Quote Originally Posted by Yanagi View Post
The context in TLJ--a child soldier who's coping with his fear by overcompensating and resolving to die in a futile gesture, precisely because his training as a child soldier tells him the sublimate himself through self-destruction--is very different from that in Rogue One. Also, Johnson is making a conscious statement that fetishizing heroic death over survival isn't inherently a good thing: war isn't about aesthetic gestures, and if you're consciously attempting to be Horatius on the bridge you're doing it wrong. It is right and good to struggle, fail, and survive to try again.
So, I don't think that's actually justified by talking about Rogue One. We have a "heroic sacrifice" in this very same film. Admiral Holden kills herself to blow up the big pursuing ship. Why is that sacrifice okay and others ain't?

But that's the point: fascists are pathetic and a joke and can still kill you. Hux and Kylo as sad manbabies with WMDs are perfectly good antagonists without any third act additions. Battering people into submission with violence and terror isn't actually four-dimensional chess or Ultimate Evil, and wasn't even when the Emperor was doing it.
Not really. Hux in particular is just not actually scary to the audience. He doesn't appear competent, and he lost his WMD in movie 1, so...all he has are disposable mooks that keep failing to accomplish anything. You can't carry the finale of a trilogy on just wave after wave of minions dying, that'd be exceedingly boring.

Pulling a big bad and a planet full of ships out of nowhere was kind of lame, but they did need some sort of danger.

Kylo is interesting, but at this point, he's far too personal with Rey. They have a thing to explore, but Kylo literally doesn't care about any of the others.

Whether The Force Awakens intended it or not, the First Order as presented on screen reads as a conscious in-universe attempt to replicate the Empire's core imagery by people who fetishize the Empire but fail to understand that the Empire had no meaning beyond the Emperor's whims. It's the second beat on "history always happen twice, first as a tragedy, then as a farce." There is a quality of parody to the First Order--they are poor photocopies of the Empire--and that's great storytelling. It's very real to life for present authoritarians to smear themselves in the ashes of past successful authoritarians in attempt to seem potent.
Eh. That feels the case with Kylo. He's embracing that motif hard, and it becomes a tragic tale for him, and it mostly works. Seeing him as the rage filled Vader wannabe? Yeah, I'm down with that.

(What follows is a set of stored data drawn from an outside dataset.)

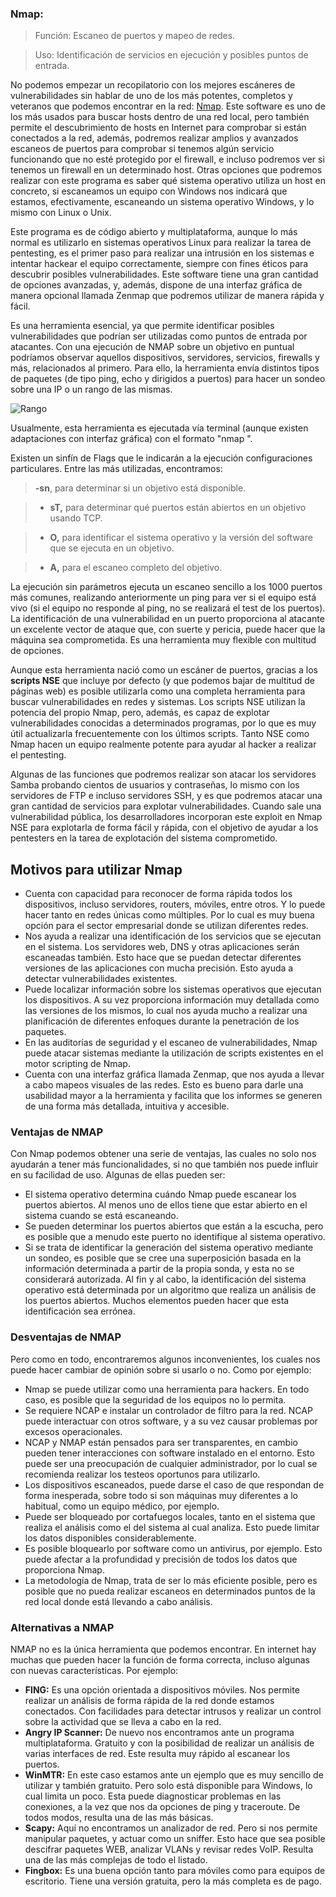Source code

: ### **Nmap:**

> Función: Escaneo de puertos y mapeo de redes.

> Uso: Identificación de servicios en ejecución y posibles puntos de entrada.

No podemos empezar un recopilatorio con los mejores escáneres de vulnerabilidades sin hablar de uno de los más potentes, completos y veteranos que podemos encontrar en la red: [Nmap](https://nmap.org/). Este software es uno de los más usados para buscar hosts dentro de una red local, pero también permite el descubrimiento de hosts en Internet para comprobar si están conectados a la red, además, podremos realizar amplios y avanzados escaneos de puertos para comprobar si tenemos algún servicio funcionando que no esté protegido por el firewall, e incluso podremos ver si tenemos un firewall en un determinado host. Otras opciones que podremos realizar con este programa es saber qué sistema operativo utiliza un host en concreto, si escaneamos un equipo con Windows nos indicará que estamos, efectivamente, escaneando un sistema operativo Windows, y lo mismo con Linux o Unix.

Este programa es de código abierto y multiplataforma, aunque lo más normal es utilizarlo en sistemas operativos Linux para realizar la tarea de pentesting, es el primer paso para realizar una intrusión en los sistemas e intentar hackear el equipo correctamente, siempre con fines éticos para descubrir posibles vulnerabilidades. Este software tiene una gran cantidad de opciones avanzadas, y, además, dispone de una interfaz gráfica de manera opcional llamada Zenmap que podremos utilizar de manera rápida y fácil.

Es una herramienta esencial, ya que permite identificar posibles vulnerabilidades que podrían ser utilizadas como puntos de entrada por atacantes. Con una ejecución de NMAP sobre un objetivo en puntual podríamos observar aquellos dispositivos, servidores, servicios, firewalls y más, relacionados al primero. Para ello, la herramienta envía distintos tipos de paquetes (de tipo ping, echo y dirigidos a puertos) para hacer un sondeo sobre una IP o un rango de las mismas.

![Rango](https://github.com/4GeeksAcademy/cybersecurity-syllabus/blob/main/assets/rango.png?raw=true)

Usualmente, esta herramienta es ejecutada vía terminal (aunque existen adaptaciones con interfaz gráfica) con el formato "nmap <Flags> <Objetivo>".

Existen un sinfín de Flags que le indicarán a la ejecución configuraciones particulares. Entre las más utilizadas, encontramos:

> **-sn**, para determinar si un objetivo está disponible.

> - **sT,** para determinar qué puertos están abiertos en un objetivo usando TCP.

> - **O,** para identificar el sistema operativo y la versión del software que se ejecuta en un objetivo.

> - **A,** para el escaneo completo del objetivo.

La ejecución sin parámetros ejecuta un escaneo sencillo a los 1000 puertos más comunes, realizando anteriormente un ping para ver si el equipo está vivo (si el equipo no responde al ping, no se realizará el test de los puertos). La identificación de una vulnerabilidad en un puerto proporciona al atacante un excelente vector de ataque que, con suerte y pericia, puede hacer que la máquina sea comprometida. Es una herramienta muy flexible con multitud de opciones.

Aunque esta herramienta nació como un escáner de puertos, gracias a los **scripts NSE** que incluye por defecto (y que podemos bajar de multitud de páginas web) es posible utilizarla como una completa herramienta para buscar vulnerabilidades en redes y sistemas. Los scripts NSE utilizan la potencia del propio Nmap, pero, además, es capaz de explotar vulnerabilidades conocidas a determinados programas, por lo que es muy útil actualizarla frecuentemente con los últimos scripts. Tanto NSE como Nmap hacen un equipo realmente potente para ayudar al hacker a realizar el pentesting.

Algunas de las funciones que podremos realizar son atacar los servidores Samba probando cientos de usuarios y contraseñas, lo mismo con los servidores de FTP e incluso servidores SSH, y es que podremos atacar una gran cantidad de servicios para explotar vulnerabilidades. Cuando sale una vulnerabilidad pública, los desarrolladores incorporan este exploit en Nmap NSE para explotarla de forma fácil y rápida, con el objetivo de ayudar a los pentesters en la tarea de explotación del sistema comprometido.

## **Motivos para utilizar Nmap**

- Cuenta con capacidad para reconocer de forma rápida todos los dispositivos, incluso servidores, routers, móviles, entre otros. Y lo puede hacer tanto en redes únicas como múltiples. Por lo cual es muy buena opción para el sector empresarial donde se utilizan diferentes redes.
- Nos ayuda a realizar una identificación de los servicios que se ejecutan en el sistema. Los servidores web, DNS y otras aplicaciones serán escaneadas también. Esto hace que se puedan detectar diferentes versiones de las aplicaciones con mucha precisión. Esto ayuda a detectar vulnerabilidades existentes.
- Puede localizar información sobre los sistemas operativos que ejecutan los dispositivos. A su vez proporciona información muy detallada como las versiones de los mismos, lo cual nos ayuda mucho a realizar una planificación de diferentes enfoques durante la penetración de los paquetes.
- En las auditorías de seguridad y el escaneo de vulnerabilidades, Nmap puede atacar sistemas mediante la utilización de scripts existentes en el motor scripting de Nmap.
- Cuenta con una interfaz gráfica llamada Zenmap, que nos ayuda a llevar a cabo mapeos visuales de las redes. Esto es bueno para darle una usabilidad mayor a la herramienta y facilita que los informes se generen de una forma más detallada, intuitiva y accesible.

### **Ventajas de NMAP**

Con Nmap podemos obtener una serie de ventajas, las cuales no solo nos ayudarán a tener más funcionalidades, si no que también nos puede influir en su facilidad de uso. Algunas de ellas pueden ser:

- El sistema operativo determina cuándo Nmap puede escanear los puertos abiertos. Al menos uno de ellos tiene que estar abierto en el sistema cuando se está escaneando.
- Se pueden determinar los puertos abiertos que están a la escucha, pero es posible que a menudo este puerto no identifique al sistema operativo.
- Si se trata de identificar la generación del sistema operativo mediante un sondeo, es posible que se cree una superposición basada en la información determinada a partir de la propia sonda, y esta no se considerará autorizada. Al fin y al cabo, la identificación del sistema operativo está determinada por un algoritmo que realiza un análisis de los puertos abiertos. Muchos elementos pueden hacer que esta identificación sea errónea.

### **Desventajas de NMAP**

Pero como en todo, encontraremos algunos inconvenientes, los cuales nos puede hacer cambiar de opinión sobre si usarlo o no. Como por ejemplo:

- Nmap se puede utilizar como una herramienta para hackers. En todo caso, es posible que la seguridad de los equipos no lo permita.
- Se requiere NCAP e instalar un controlador de filtro para la red. NCAP puede interactuar con otros software, y a su vez causar problemas por excesos operacionales.
- NCAP y NMAP están pensados para ser transparentes, en cambio pueden tener interacciones con software instalado en el entorno. Esto puede ser una preocupación de cualquier administrador, por lo cual se recomienda realizar los testeos oportunos para utilizarlo.
- Los dispositivos escaneados, puede darse el caso de que respondan de forma inesperada, sobre todo si son máquinas muy diferentes a lo habitual, como un equipo médico, por ejemplo.
- Puede ser bloqueado por cortafuegos locales, tanto en el sistema que realiza el análisis como el del sistema al cual analiza. Esto puede limitar los datos disponibles considerablemente.
- Es posible bloquearlo por software como un antivirus, por ejemplo. Esto puede afectar a la profundidad y precisión de todos los datos que proporciona Nmap.
- La metodología de Nmap, trata de ser lo más eficiente posible, pero es posible que no pueda realizar escaneos en determinados puntos de la red local donde está llevando a cabo análisis.

### **Alternativas a NMAP**

NMAP no es la única herramienta que podemos encontrar. En internet hay muchas que pueden hacer la función de forma correcta, incluso algunas con nuevas características. Por ejemplo:

- **FING:** Es una opción orientada a dispositivos móviles. Nos permite realizar un análisis de forma rápida de la red donde estamos conectados. Con facilidades para detectar intrusos y realizar un control sobre la actividad que se lleva a cabo en la red.
- **Angry IP Scanner:** De nuevo nos encontramos ante un programa multiplataforma. Gratuito y con la posibilidad de realizar un análisis de varias interfaces de red. Este resulta muy rápido al escanear los puertos.
- **WinMTR:** En este caso estamos ante un ejemplo que es muy sencillo de utilizar y también gratuito. Pero solo está disponible para Windows, lo cual limita un poco. Esta puede diagnosticar problemas en las conexiones, a la vez que nos da opciones de ping y traceroute. De todos modos, resulta una de las más básicas.
- **Scapy:** Aquí no encontramos un analizador de red. Pero si nos permite manipular paquetes, y actuar como un sniffer. Esto hace que sea posible descifrar paquetes WEB, analizar VLANs y revisar redes VoIP. Resulta una de las más complejas de todo el listado.
- **Fingbox:** Es una buena opción tanto para móviles como para equipos de escritorio. Tiene una versión gratuita, pero la más completa es de pago.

But the rest of it all seems rough. The First Order as a whole isn't anything but a discount Empire. Too much parody, and you end up trying to make Spaceballs. And we already have Spaceballs. You shouldn't try to make Spaceballs when you've been hired to make Star Wars.

Now, yeah, maybe if we'd followed Finn's story more closely, that could have been interesting. I'd love to see that whole Stormtrooper aspect. But, as it was, there's no meaningful reason to use the first order livery instead of sticking to Imperial aesthetics, which honestly get repurposed a lot anyways.

Was it that bad? I recall like five seconds of exposition on why the embargo was happening because of trade, then we get to a massacre of robots manufactured entirely from glass jaws and tissue paper. Phantom Menace is built on how the mundane grievance is inflated by Palpatine/Sideous because destabilization is more important than who wins or what the issue at stake is.
I believe there was also some trade/diplomacy covered in the second prequel movie, but I couldn't tell you what. The film's mostly only memorable for lines about sand and such. I'm not against a grand political space opera, and hopefully Dune lives up to that when it comes out, but I can see not wanting to get too close to prequel territory.

Quote Originally Posted by Peelee View Post
The problem is that Episode 7 also does essentially nothing to forward the trilogy as a whole and we could skip from 6 to 9 and miss pretty much nothing. The trilogy started off worthless, so it's hard to be upset that the second part simply continued to be worthless.
It at least introduces characters. Yeah, the story is basically a recycled retelling, so there's nothing novel there, but you at least know the new characters and where they stand in relation to each other. 8 and 9 need to at least build on that, and frankly, that shouldn't be all that big of an ask.

This doesn't make seven great as a film or anything, but if you wanted to salvage the prequels, you at least would want to make sure all those characters had something relevant to do.